### EXERCISE
Whatever appears in the listing must be reproduced exactly.

### DATA SECTION

______________________________

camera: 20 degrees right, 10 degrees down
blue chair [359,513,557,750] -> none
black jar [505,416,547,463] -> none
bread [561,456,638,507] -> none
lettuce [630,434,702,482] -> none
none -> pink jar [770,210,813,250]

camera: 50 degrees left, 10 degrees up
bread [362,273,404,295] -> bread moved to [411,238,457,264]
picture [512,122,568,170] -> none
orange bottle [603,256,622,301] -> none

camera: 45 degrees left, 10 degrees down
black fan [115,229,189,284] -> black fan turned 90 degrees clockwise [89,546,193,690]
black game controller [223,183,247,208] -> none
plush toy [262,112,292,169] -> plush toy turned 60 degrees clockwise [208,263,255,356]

______________________________

### EXPECTED ANSWER
camera: 20 degrees right, 10 degrees down
blue chair [359,513,557,750] -> none
black jar [505,416,547,463] -> none
bread [561,456,638,507] -> none
lettuce [630,434,702,482] -> none
none -> pink jar [770,210,813,250]

camera: 50 degrees left, 10 degrees up
bread [362,273,404,295] -> bread moved to [411,238,457,264]
picture [512,122,568,170] -> none
orange bottle [603,256,622,301] -> none

camera: 45 degrees left, 10 degrees down
black fan [115,229,189,284] -> black fan turned 90 degrees clockwise [89,546,193,690]
black game controller [223,183,247,208] -> none
plush toy [262,112,292,169] -> plush toy turned 60 degrees clockwise [208,263,255,356]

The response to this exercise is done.